Without the pictures, copy all the entries below exactly.

SUPPLIED MATERIAL:
----

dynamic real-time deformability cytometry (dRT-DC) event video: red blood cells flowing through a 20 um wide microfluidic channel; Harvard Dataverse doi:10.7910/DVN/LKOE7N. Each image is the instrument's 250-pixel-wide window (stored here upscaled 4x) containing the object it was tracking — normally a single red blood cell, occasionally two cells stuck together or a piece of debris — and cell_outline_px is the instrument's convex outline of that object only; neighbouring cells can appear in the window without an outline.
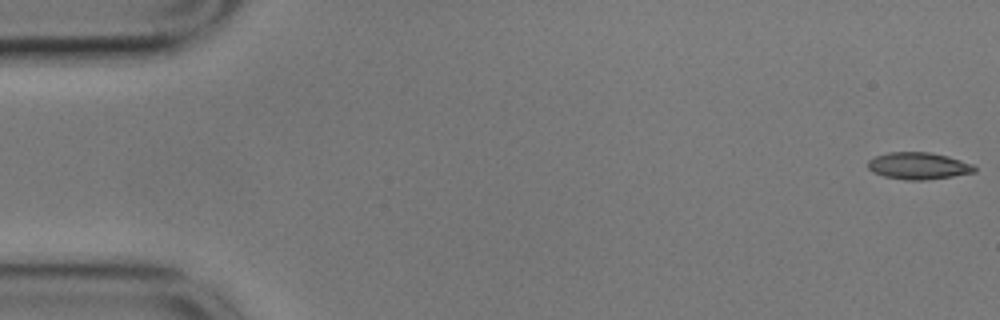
{"species": "common noctule bat (a hibernating species)", "species_latin": "Nyctalus noctula", "temperature_condition": "cold", "stored_images_in_passage": 42, "camera_frame_rate_fps": 3000, "um_per_image_px": 0.085, "animal": {"sex": "male", "body_mass_g": 17.9}, "frame": {"image": 1, "passage_image": 1, "time_ms": 0.0, "image_size_px": [1000, 320], "cell_outline_px": [[972, 168], [964, 172], [944, 176], [892, 176], [880, 172], [888, 156], [940, 156], [956, 160]], "centroid_in_image_um": [78.41, 14.13], "position_along_channel_um": 6.6, "area_um2": 10.87}}
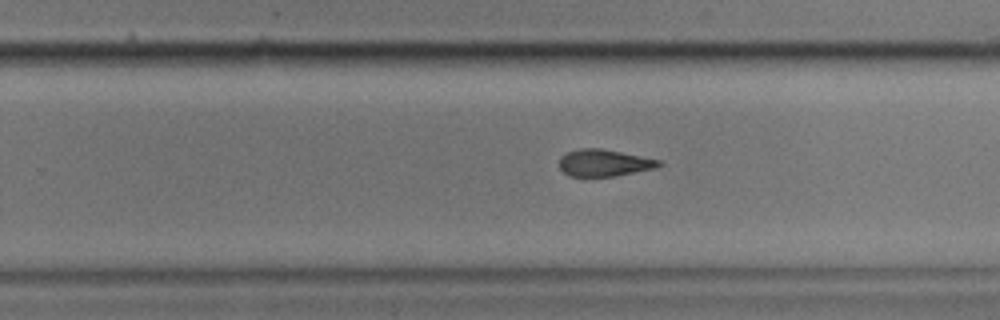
{"frame": {"image": 2, "passage_image": 35, "time_ms": 11.333, "image_size_px": [1000, 320], "cell_outline_px": [[656, 164], [644, 168], [604, 176], [576, 176], [568, 172], [560, 164], [564, 156], [572, 152], [612, 152], [652, 160]], "centroid_in_image_um": [51.19, 13.9], "position_along_channel_um": 278.6, "area_um2": 12.25}}
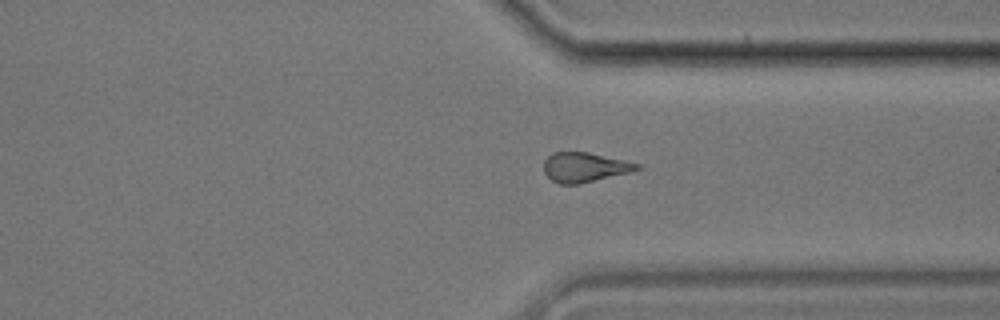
{"frame": {"image": 3, "passage_image": 42, "time_ms": 13.667, "image_size_px": [1000, 320], "cell_outline_px": [[636, 168], [588, 180], [556, 180], [548, 172], [560, 152], [580, 152], [612, 160]], "centroid_in_image_um": [49.65, 14.18], "position_along_channel_um": 361.8, "area_um2": 11.62}}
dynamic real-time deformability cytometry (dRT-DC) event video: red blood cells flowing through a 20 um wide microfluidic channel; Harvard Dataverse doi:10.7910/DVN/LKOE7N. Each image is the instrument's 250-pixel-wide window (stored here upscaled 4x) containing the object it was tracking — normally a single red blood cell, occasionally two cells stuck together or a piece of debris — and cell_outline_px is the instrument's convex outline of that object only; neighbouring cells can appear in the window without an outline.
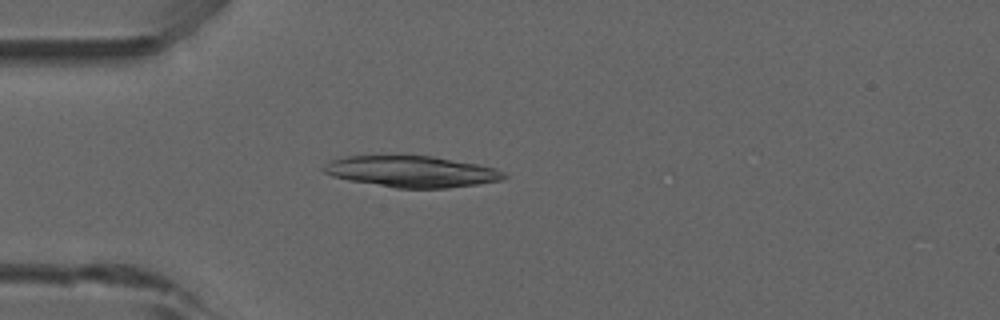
{"species": "common noctule bat (a hibernating species)", "species_latin": "Nyctalus noctula", "temperature_condition": "room temperature", "stored_images_in_passage": 44, "camera_frame_rate_fps": 3000, "um_per_image_px": 0.085, "animal": {"sex": "male", "forearm_length_mm": 52.5}, "frame": {"image": 1, "passage_image": 14, "time_ms": 4.333, "image_size_px": [1000, 320], "cell_outline_px": [[508, 176], [500, 180], [476, 184], [448, 188], [396, 188], [348, 180], [332, 176], [324, 172], [320, 168], [332, 160], [348, 156], [432, 156], [476, 164], [496, 168], [504, 172]], "centroid_in_image_um": [34.98, 14.59], "position_along_channel_um": 50.0, "area_um2": 32.6}}
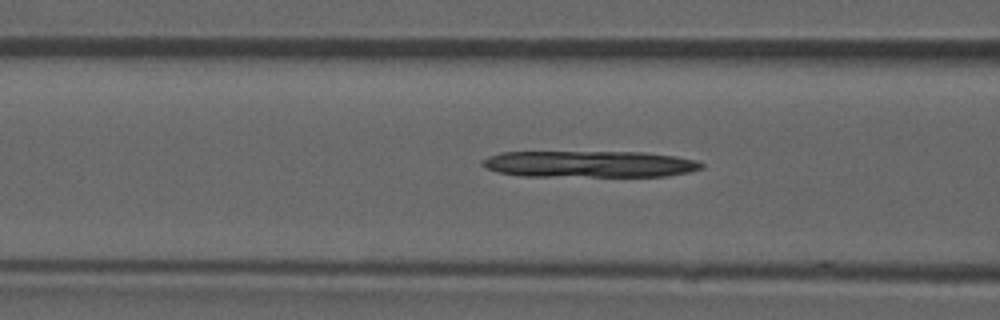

----

WRITTEN ANSWER:
dynamic real-time deformability cytometry (dRT-DC) event video: red blood cells flowing through a 20 um wide microfluidic channel; Harvard Dataverse doi:10.7910/DVN/LKOE7N. Each image is the instrument's 250-pixel-wide window (stored here upscaled 4x) containing the object it was tracking — normally a single red blood cell, occasionally two cells stuck together or a piece of debris — and cell_outline_px is the instrument's convex outline of that object only; neighbouring cells can appear in the window without an outline.
{"species": "common noctule bat (a hibernating species)", "species_latin": "Nyctalus noctula", "temperature_condition": "cold", "stored_images_in_passage": 42, "camera_frame_rate_fps": 3000, "um_per_image_px": 0.085, "animal": {"sex": "male", "body_mass_g": 17.9}, "frame": {"image": 1, "passage_image": 1, "time_ms": 0.0, "image_size_px": [1000, 320], "cell_outline_px": [[972, 168], [964, 172], [944, 176], [892, 176], [880, 172], [888, 156], [940, 156], [956, 160]], "centroid_in_image_um": [78.41, 14.13], "position_along_channel_um": 6.6, "area_um2": 10.87}}
{"frame": {"image": 2, "passage_image": 35, "time_ms": 11.333, "image_size_px": [1000, 320], "cell_outline_px": [[656, 164], [644, 168], [604, 176], [576, 176], [568, 172], [560, 164], [564, 156], [572, 152], [612, 152], [652, 160]], "centroid_in_image_um": [51.19, 13.9], "position_along_channel_um": 278.6, "area_um2": 12.25}}
{"frame": {"image": 3, "passage_image": 42, "time_ms": 13.667, "image_size_px": [1000, 320], "cell_outline_px": [[636, 168], [588, 180], [556, 180], [548, 172], [560, 152], [580, 152], [612, 160]], "centroid_in_image_um": [49.65, 14.18], "position_along_channel_um": 361.8, "area_um2": 11.62}}
dynamic real-time deformability cytometry (dRT-DC) event video: red blood cells flowing through a 20 um wide microfluidic channel; Harvard Dataverse doi:10.7910/DVN/LKOE7N. Each image is the instrument's 250-pixel-wide window (stored here upscaled 4x) containing the object it was tracking — normally a single red blood cell, occasionally two cells stuck together or a piece of debris — and cell_outline_px is the instrument's convex outline of that object only; neighbouring cells can appear in the window without an outline.
{"species": "common noctule bat (a hibernating species)", "species_latin": "Nyctalus noctula", "temperature_condition": "room temperature", "stored_images_in_passage": 44, "camera_frame_rate_fps": 3000, "um_per_image_px": 0.085, "animal": {"sex": "male", "forearm_length_mm": 52.5}, "frame": {"image": 1, "passage_image": 14, "time_ms": 4.333, "image_size_px": [1000, 320], "cell_outline_px": [[508, 176], [500, 180], [476, 184], [448, 188], [396, 188], [348, 180], [332, 176], [324, 172], [320, 168], [332, 160], [348, 156], [432, 156], [476, 164], [496, 168], [504, 172]], "centroid_in_image_um": [34.98, 14.59], "position_along_channel_um": 50.0, "area_um2": 32.6}}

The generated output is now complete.